Movimento de Mercadorias paralisado em Sines e Leixões

A movimentação de mercadorias nos portos de Sines e de Leixões está parada e o respetivo desalfandegamento com contentores impedidos de entrar em solo nacional, devido à greve dos funcionários da AT da área aduaneira, convocada pelo Sindicato dos Trabalhadores dos Impostos (STI), cujo protesto vai no terceiro dia.

Atualmente estão diversos contentores estão em fila de espera em Sines, a aguardar oportunidade de saída do principal porto nacional, o que representa mais de metade do total de carga movimentada no país.
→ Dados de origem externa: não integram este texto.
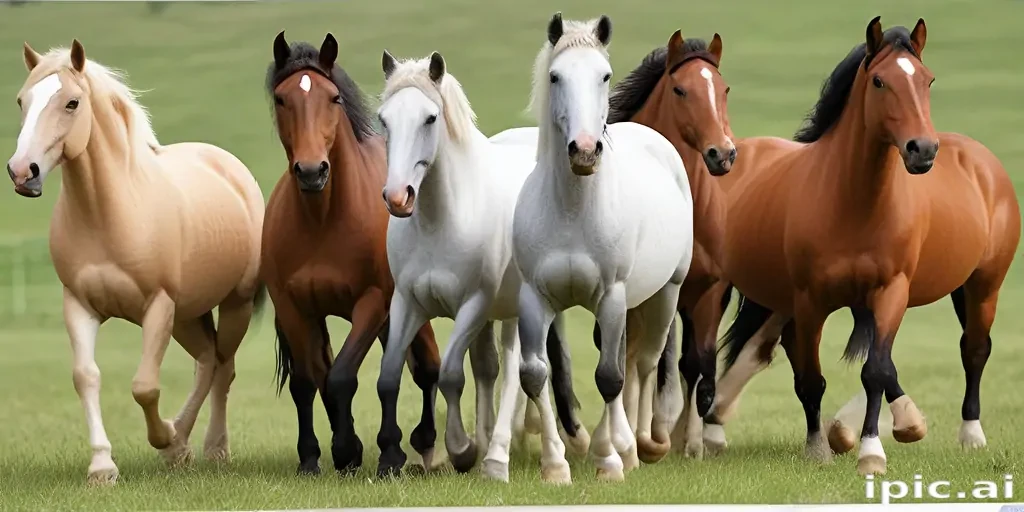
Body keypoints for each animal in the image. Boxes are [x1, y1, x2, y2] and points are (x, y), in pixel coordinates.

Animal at [6, 41, 266, 485]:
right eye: (23, 101)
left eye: (72, 102)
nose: (23, 172)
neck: (109, 213)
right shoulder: (79, 305)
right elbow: (86, 376)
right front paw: (102, 466)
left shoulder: (158, 306)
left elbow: (144, 385)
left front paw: (162, 437)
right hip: (187, 314)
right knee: (206, 361)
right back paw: (181, 444)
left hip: (235, 304)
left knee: (223, 367)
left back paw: (211, 448)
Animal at [262, 32, 443, 476]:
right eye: (281, 99)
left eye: (334, 98)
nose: (313, 171)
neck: (323, 221)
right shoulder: (294, 308)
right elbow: (310, 380)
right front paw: (313, 456)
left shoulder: (372, 302)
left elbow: (343, 375)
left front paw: (352, 450)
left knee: (427, 369)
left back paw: (416, 444)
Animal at [373, 50, 575, 480]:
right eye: (384, 119)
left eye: (430, 118)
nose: (398, 197)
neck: (442, 220)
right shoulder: (407, 303)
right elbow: (389, 376)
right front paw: (388, 460)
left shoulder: (474, 304)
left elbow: (450, 374)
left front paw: (462, 450)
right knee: (492, 369)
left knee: (516, 371)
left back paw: (497, 456)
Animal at [513, 13, 694, 483]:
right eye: (555, 76)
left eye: (605, 75)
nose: (584, 150)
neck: (572, 211)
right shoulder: (534, 299)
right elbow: (534, 374)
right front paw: (555, 464)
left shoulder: (611, 296)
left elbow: (610, 377)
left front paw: (609, 461)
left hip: (667, 291)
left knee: (645, 363)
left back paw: (640, 444)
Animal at [716, 17, 1020, 475]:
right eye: (879, 81)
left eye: (928, 79)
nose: (922, 149)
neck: (855, 204)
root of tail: (981, 160)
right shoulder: (810, 300)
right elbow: (813, 377)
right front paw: (820, 446)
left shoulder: (891, 290)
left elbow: (876, 370)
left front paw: (872, 451)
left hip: (984, 284)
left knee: (974, 349)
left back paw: (971, 434)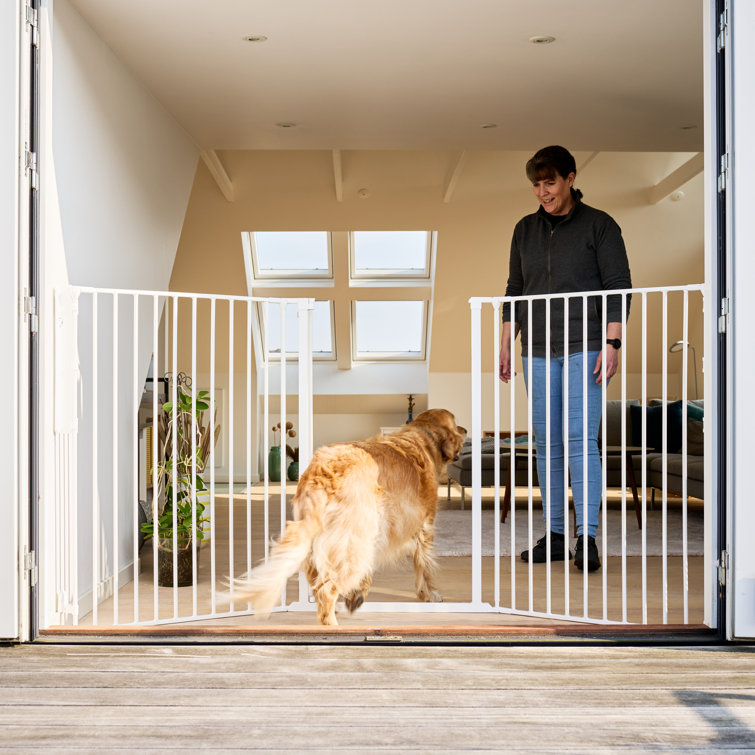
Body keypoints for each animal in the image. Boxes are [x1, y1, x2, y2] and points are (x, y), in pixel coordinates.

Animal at [230, 408, 466, 628]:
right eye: (456, 423)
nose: (465, 430)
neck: (423, 436)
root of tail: (322, 473)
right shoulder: (423, 525)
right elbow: (424, 565)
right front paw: (430, 594)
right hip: (354, 533)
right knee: (327, 589)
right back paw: (334, 624)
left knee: (319, 584)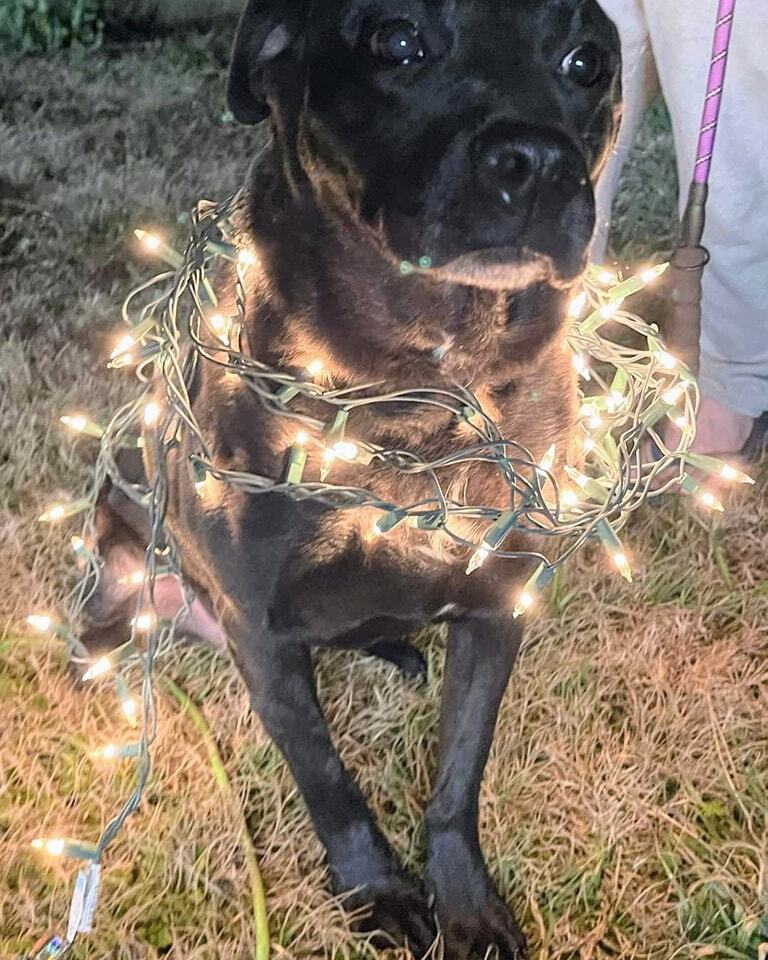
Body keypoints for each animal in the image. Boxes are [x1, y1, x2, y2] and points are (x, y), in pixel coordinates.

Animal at [87, 3, 620, 956]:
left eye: (586, 61)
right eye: (396, 41)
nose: (539, 160)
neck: (420, 387)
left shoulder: (499, 609)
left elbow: (458, 777)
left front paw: (464, 903)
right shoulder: (262, 633)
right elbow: (329, 781)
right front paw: (375, 890)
Refira-se que só são libertadas mercadorias abrangidas pelos serviços mínimos, como são exemplo os produtos perecíveis.

Segundo o Sindicato dos Trabalhadores dos Impostos (STI), a adesão à paralisação nacional, está a ter grandes repercussões em Sines, causando naturalmente constrangimentos no desalfandegamento de outras cargas, destinadas, nomeadamente, à indústria automóvel, consumo, têxtil, ou fornecimento de brinquedos e artigos de natal, entre outros produtos.

No porto de Leixões, o panorama é semelhante. Como consequência da adesão à greve, a triagem de mercadorias está totalmente paralisada, com contentores retidos, exceto os que contêm produtos perecíveis, ou outros abrangidos no acordo de serviços mínimos, que são autorizados a descarregar.

Como a greve dos trabalhadores da Autoridade Tributária e Aduaneira (AT), se prolonga até domingo, é previsível que a entrada de mercadorias continue a sofrer perturbações em vários pontos do país.